Jeff Brooks is a RealPoetik subscriber. He writes:
I live in Seattle with my wife, son, and daughter. I have a day job writing junk mail. I also play string bass (folk-rock, classical, and certain points in between). My fiction has earned me complementary copies of literary mags that take up about eight inches of shelf space. I wrote a novel about a guy who smuggles Tupperware into Mexico; I'm afraid NAFTA rendered it obsolete.
The Ascension of Trout Fishing in America Shorty
(For Richard Brautigan)
I stepped out of an art gallery, thinking the phrase "elasticity of form." Then, my foot poised over a cobblestone that smiled like a famous glaciated bread loaf, I saw him: Trout Fishing in America Shorty. I suppose it was only logical that he'd end up in Seattle, muttering supine on a bench in Occidental Square, his wheelchair on its side in a puddle of cigarette water, his empty pants legs hanging over the edge of the bench and swinging back and forth as if they dreamed about walking. He shaped his mouth into an ellipse and made a noise like a trout fart. A trout that eats a lot of underripe watermelon and swims the sewers beneath liquor stores. The benches of Occidental Square are so comfortable--long, with looped iron arm rests and seats curved so as to support each reclining vertebra (O featherbed, O draught of rose-sweetened air for winos)--so comfortable that the City wants to remove them. They attract nuisances and eyesores like Trout Fishing in America Shorty. Iwalked on past Trout Fishing in America Shorty. He, of course, could neither see nor hear me, but his breath got up from his body and followed me--panhandling, as they say--so I gave it a dime. As it crawled back toward the bench it dragged one of its stumps through some horseshit.

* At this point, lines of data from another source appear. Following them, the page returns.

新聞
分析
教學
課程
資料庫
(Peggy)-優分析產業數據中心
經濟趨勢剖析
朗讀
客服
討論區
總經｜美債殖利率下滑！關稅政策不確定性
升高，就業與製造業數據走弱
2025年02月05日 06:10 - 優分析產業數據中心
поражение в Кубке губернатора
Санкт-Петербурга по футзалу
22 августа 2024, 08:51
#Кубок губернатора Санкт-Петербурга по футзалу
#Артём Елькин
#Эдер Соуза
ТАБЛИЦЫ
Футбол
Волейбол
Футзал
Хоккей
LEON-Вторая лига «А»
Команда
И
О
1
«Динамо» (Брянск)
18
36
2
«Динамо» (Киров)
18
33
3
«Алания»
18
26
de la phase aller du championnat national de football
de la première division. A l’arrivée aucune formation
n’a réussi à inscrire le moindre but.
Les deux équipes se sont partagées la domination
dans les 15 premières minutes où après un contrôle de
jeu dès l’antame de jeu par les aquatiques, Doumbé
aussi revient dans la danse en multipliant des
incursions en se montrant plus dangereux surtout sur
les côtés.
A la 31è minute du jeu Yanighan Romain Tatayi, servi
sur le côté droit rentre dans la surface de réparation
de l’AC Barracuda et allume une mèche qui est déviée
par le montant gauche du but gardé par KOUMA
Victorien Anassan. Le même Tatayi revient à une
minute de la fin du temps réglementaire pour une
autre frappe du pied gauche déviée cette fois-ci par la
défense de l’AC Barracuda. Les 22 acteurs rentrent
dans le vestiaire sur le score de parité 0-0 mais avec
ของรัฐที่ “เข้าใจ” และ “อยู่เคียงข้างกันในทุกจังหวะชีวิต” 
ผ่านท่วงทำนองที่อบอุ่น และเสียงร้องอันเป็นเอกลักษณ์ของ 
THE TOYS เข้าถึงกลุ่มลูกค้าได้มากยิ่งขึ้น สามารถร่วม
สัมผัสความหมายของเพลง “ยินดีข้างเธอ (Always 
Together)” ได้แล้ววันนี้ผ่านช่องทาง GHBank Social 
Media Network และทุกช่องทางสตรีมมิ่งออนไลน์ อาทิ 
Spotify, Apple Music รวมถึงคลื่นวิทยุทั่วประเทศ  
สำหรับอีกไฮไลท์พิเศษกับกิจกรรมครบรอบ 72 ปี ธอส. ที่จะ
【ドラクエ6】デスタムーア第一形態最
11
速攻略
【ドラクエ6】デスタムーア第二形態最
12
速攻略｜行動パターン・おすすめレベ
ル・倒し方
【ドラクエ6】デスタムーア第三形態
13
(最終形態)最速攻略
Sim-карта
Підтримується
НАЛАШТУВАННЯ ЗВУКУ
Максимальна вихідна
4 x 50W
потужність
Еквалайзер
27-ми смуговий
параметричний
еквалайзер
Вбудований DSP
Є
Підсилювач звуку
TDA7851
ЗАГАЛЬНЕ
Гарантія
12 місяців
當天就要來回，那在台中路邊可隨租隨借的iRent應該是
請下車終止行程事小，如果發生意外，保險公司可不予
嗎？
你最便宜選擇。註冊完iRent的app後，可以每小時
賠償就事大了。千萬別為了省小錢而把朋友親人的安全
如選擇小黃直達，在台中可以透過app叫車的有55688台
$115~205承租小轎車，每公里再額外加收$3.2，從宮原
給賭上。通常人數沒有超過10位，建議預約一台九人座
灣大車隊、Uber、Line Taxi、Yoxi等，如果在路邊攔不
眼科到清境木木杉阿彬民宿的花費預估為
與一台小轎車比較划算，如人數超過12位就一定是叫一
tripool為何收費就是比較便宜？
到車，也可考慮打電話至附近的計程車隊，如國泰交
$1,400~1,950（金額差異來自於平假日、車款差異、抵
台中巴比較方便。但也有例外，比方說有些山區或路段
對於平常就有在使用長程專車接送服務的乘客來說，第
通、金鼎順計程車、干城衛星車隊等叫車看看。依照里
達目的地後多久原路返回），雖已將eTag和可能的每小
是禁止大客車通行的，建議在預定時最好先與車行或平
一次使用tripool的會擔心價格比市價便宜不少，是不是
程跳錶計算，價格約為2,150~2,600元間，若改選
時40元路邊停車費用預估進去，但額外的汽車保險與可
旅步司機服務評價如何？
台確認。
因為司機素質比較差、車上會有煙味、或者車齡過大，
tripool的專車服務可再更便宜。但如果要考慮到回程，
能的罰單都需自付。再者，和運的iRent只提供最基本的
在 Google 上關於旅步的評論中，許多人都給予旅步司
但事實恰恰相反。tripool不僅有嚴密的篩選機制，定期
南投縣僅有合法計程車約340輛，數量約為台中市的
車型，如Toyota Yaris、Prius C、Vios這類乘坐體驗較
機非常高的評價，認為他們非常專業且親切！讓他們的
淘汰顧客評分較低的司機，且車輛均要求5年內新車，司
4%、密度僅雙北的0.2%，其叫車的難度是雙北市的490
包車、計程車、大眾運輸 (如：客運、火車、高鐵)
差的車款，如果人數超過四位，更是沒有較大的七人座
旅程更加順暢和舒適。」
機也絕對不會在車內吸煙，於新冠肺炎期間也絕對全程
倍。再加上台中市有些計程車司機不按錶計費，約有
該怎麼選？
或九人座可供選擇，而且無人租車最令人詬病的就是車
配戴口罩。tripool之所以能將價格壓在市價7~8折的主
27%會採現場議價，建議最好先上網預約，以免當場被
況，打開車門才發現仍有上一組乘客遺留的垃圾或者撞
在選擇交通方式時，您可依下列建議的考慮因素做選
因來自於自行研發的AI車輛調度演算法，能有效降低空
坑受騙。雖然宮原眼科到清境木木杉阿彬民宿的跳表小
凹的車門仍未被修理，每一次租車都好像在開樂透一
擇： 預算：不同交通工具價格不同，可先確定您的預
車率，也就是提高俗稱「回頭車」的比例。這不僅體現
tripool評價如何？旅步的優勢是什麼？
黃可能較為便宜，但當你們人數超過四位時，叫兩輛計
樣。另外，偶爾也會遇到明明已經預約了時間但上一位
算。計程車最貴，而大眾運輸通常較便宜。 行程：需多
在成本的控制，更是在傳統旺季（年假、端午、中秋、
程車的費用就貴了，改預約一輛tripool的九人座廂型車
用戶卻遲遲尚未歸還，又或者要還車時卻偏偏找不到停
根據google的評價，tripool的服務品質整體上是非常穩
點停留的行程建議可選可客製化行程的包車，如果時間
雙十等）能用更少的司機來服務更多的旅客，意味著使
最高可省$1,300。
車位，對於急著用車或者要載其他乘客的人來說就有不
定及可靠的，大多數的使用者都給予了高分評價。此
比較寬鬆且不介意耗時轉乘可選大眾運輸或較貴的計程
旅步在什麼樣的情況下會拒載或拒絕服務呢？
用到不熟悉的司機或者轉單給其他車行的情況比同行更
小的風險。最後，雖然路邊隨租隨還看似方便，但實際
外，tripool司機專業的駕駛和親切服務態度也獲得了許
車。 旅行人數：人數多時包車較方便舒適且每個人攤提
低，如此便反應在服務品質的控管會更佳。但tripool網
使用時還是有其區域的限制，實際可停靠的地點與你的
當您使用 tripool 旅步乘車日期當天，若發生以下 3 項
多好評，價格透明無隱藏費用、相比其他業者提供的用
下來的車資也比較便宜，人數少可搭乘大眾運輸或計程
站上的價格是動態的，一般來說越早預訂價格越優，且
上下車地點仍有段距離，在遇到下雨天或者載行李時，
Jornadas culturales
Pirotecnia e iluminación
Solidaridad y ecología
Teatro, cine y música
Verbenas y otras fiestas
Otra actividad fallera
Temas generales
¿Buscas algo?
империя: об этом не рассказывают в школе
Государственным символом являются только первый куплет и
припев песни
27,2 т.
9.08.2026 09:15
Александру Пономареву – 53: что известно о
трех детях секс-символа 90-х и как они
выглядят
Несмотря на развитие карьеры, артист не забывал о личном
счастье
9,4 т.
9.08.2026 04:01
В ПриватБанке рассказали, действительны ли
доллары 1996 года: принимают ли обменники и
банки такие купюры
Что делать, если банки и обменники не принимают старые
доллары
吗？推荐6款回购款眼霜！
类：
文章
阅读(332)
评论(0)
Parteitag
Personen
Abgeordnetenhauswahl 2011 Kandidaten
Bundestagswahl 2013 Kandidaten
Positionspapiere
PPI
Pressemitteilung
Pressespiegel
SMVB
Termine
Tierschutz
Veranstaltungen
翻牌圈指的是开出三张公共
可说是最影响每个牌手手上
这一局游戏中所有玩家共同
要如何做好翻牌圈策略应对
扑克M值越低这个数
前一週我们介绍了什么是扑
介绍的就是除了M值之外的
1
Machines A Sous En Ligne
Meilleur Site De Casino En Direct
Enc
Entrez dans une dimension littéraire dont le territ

Struggling to wipe itself clean, Trout Fishing in America Shorty's breath painted a horseshit ideograph on the stones of Occidental Square; before it melted in the rain I translated it into English and wrote it down: "Fuck this world." Isaw Trout Fishing in America Shorty again a few days later. He was floating upward in the February mist, his wheelchair gently turning, I guess, toward a Chicago neon valhalla. As he disappeared, swallowed up in the gray sky, he sang softly to himself. It sounded like a chainsaw cutting through wine bottles.
The Ganges
Brother I'd stand on my head in the Ganges for you, he said. The Ganges? I asked. The green and stinking Ganges that looks like all the snot in the world with dead dogs bloated like footballs nosing through a film of ash blood sewage? Yes, he replied, the same. Your hands would sink into the shitty sediment on the bottom, I said. Up perhaps to your elbows. And among choking strands of algae lurk great pale crocodile-like fish and even crocodiles themselves that have been known to drag silent holymen under. Nevertheless, he maintained, that is what I would do. Well, I said, let us hope it never comes to that.